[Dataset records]
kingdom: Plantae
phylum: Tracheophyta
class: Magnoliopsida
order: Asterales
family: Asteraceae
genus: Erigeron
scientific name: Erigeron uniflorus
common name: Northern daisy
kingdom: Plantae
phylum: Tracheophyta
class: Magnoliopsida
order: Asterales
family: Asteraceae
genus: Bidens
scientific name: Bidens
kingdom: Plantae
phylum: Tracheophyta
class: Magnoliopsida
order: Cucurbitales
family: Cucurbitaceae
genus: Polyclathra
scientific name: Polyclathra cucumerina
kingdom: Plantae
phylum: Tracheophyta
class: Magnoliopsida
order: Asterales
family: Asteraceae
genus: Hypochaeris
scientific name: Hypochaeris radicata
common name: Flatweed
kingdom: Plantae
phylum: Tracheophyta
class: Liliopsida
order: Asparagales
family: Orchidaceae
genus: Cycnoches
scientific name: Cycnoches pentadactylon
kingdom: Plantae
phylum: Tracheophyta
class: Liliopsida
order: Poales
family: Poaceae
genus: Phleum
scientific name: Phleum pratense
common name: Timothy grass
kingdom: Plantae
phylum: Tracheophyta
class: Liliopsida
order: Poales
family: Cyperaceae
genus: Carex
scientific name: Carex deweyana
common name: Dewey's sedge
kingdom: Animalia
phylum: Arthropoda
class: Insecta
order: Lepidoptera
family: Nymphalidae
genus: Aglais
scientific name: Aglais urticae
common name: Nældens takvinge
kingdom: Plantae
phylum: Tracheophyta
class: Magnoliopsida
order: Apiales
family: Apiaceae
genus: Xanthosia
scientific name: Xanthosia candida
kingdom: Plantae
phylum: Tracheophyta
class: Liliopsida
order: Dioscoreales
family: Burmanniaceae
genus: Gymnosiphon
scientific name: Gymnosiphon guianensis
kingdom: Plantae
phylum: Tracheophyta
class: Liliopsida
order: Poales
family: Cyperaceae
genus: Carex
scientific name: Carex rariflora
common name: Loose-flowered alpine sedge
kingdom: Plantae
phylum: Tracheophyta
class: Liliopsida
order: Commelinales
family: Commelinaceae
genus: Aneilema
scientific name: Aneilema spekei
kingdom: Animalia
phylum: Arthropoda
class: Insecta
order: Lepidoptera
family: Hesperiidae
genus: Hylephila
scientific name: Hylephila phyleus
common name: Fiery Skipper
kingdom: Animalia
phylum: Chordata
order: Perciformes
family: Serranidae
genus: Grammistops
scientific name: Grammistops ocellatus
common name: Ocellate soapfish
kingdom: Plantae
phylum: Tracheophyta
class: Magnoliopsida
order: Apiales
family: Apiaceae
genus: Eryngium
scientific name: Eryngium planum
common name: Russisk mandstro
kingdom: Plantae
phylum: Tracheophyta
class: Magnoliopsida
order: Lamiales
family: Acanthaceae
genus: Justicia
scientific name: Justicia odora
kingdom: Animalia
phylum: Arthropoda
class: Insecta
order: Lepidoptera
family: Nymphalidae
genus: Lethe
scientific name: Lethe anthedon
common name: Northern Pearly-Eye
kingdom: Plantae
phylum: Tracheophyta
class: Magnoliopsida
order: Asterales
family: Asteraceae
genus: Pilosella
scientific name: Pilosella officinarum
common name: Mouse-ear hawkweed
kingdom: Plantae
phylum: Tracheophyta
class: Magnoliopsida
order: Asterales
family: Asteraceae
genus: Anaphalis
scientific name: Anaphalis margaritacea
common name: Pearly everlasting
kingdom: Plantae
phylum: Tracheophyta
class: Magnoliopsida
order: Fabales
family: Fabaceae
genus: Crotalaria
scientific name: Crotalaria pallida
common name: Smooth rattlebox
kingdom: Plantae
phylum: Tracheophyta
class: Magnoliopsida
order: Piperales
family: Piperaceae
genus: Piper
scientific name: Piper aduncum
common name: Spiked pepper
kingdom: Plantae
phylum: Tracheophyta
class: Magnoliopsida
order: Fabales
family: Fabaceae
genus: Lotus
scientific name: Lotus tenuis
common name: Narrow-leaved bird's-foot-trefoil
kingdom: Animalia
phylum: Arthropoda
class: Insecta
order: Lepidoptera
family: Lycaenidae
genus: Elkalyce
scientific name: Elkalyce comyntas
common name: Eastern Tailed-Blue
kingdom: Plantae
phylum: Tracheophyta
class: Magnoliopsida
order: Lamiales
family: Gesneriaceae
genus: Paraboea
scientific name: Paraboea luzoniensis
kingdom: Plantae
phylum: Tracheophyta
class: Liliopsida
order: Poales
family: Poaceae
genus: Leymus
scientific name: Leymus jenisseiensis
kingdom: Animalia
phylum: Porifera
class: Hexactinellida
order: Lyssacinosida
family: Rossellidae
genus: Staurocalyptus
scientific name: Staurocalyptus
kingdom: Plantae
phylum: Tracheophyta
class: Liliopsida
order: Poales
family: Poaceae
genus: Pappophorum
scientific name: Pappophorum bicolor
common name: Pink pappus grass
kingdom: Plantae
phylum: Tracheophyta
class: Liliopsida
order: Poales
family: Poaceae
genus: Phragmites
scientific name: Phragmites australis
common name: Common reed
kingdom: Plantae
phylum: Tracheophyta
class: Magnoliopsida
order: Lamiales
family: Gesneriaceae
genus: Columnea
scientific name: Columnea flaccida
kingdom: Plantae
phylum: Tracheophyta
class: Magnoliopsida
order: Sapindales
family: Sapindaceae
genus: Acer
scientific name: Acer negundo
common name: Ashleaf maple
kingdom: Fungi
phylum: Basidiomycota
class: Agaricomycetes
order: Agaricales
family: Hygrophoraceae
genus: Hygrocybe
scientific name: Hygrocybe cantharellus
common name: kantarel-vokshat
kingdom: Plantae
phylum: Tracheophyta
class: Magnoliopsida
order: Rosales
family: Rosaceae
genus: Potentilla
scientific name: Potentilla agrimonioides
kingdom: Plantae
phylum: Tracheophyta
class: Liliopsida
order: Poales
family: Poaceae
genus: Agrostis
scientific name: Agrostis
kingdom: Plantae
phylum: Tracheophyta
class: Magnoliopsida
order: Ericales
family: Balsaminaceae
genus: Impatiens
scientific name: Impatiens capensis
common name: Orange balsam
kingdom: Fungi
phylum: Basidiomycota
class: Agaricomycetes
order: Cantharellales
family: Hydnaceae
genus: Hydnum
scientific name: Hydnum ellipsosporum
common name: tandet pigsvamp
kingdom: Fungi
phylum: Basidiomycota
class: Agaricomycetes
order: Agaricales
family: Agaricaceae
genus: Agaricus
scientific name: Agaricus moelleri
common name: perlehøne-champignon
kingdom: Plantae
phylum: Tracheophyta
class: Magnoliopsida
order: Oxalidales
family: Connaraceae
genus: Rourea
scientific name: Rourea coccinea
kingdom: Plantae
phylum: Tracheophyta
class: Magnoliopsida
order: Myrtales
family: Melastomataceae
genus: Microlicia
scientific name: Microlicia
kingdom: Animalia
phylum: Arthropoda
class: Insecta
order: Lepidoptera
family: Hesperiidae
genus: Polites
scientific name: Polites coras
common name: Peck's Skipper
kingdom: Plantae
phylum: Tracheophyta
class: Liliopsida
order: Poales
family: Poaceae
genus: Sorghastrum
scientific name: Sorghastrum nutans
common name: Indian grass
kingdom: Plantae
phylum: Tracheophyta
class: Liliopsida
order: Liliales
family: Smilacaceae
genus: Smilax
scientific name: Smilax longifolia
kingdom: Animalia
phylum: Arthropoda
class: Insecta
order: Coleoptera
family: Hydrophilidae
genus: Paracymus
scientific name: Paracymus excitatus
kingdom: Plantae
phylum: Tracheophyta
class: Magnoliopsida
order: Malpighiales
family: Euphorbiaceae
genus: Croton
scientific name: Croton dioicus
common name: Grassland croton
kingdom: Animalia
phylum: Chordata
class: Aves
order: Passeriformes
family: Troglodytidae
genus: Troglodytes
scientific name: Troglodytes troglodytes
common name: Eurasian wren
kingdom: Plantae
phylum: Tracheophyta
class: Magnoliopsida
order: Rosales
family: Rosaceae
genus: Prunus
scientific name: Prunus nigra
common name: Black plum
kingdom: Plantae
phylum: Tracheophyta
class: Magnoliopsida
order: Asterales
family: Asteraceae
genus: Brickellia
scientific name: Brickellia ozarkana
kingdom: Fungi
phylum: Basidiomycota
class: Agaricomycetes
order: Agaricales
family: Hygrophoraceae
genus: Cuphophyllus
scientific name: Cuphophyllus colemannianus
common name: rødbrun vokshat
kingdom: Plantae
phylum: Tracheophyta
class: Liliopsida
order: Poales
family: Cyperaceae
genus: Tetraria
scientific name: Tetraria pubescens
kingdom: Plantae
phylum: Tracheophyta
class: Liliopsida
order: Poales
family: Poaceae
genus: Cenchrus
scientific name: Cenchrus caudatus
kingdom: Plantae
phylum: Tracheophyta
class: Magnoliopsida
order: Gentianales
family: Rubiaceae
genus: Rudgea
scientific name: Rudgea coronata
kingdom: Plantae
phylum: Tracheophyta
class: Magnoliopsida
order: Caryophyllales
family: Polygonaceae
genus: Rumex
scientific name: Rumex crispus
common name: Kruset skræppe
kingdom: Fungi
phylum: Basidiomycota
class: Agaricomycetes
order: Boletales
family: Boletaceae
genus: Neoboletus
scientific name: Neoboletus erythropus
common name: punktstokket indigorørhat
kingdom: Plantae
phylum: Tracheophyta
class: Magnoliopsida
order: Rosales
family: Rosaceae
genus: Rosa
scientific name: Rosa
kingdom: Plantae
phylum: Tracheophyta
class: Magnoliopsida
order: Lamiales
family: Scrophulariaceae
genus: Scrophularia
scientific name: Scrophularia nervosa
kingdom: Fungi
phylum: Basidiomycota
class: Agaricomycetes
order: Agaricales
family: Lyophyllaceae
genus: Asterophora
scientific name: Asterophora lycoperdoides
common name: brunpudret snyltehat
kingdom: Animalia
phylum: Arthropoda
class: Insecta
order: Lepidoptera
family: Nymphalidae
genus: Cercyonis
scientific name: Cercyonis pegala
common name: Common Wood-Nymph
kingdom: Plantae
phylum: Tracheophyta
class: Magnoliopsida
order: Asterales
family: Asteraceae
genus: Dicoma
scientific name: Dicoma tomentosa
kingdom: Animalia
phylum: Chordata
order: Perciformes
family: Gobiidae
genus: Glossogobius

## Task instructions
Output the material as a Markdown table with the columns Row and Line. Start with the line that contains "common name: Narrow-leaved", continue through the line that contains "common name: Common reed", number each row, and leave out blank lines.

## Output for this exercise
| Row | Line |
|---|---|
| 1 | common name: Narrow-leaved bird's-foot-trefoil |
| 2 | kingdom: Animalia |
| 3 | phylum: Arthropoda |
| 4 | class: Insecta |
| 5 | order: Lepidoptera |
| 6 | family: Lycaenidae |
| 7 | genus: Elkalyce |
| 8 | scientific name: Elkalyce comyntas |
| 9 | common name: Eastern Tailed-Blue |
| 10 | kingdom: Plantae |
| 11 | phylum: Tracheophyta |
| 12 | class: Magnoliopsida |
| 13 | order: Lamiales |
| 14 | family: Gesneriaceae |
| 15 | genus: Paraboea |
| 16 | scientific name: Paraboea luzoniensis |
| 17 | kingdom: Plantae |
| 18 | phylum: Tracheophyta |
| 19 | class: Liliopsida |
| 20 | order: Poales |
| 21 | family: Poaceae |
| 22 | genus: Leymus |
| 23 | scientific name: Leymus jenisseiensis |
| 24 | kingdom: Animalia |
| 25 | phylum: Porifera |
| 26 | class: Hexactinellida |
| 27 | order: Lyssacinosida |
| 28 | family: Rossellidae |
| 29 | genus: Staurocalyptus |
| 30 | scientific name: Staurocalyptus |
| 31 | kingdom: Plantae |
| 32 | phylum: Tracheophyta |
| 33 | class: Liliopsida |
| 34 | order: Poales |
| 35 | family: Poaceae |
| 36 | genus: Pappophorum |
| 37 | scientific name: Pappophorum bicolor |
| 38 | common name: Pink pappus grass |
| 39 | kingdom: Plantae |
| 40 | phylum: Tracheophyta |
| 41 | class: Liliopsida |
| 42 | order: Poales |
| 43 | family: Poaceae |
| 44 | genus: Phragmites |
| 45 | scientific name: Phragmites australis |
| 46 | common name: Common reed |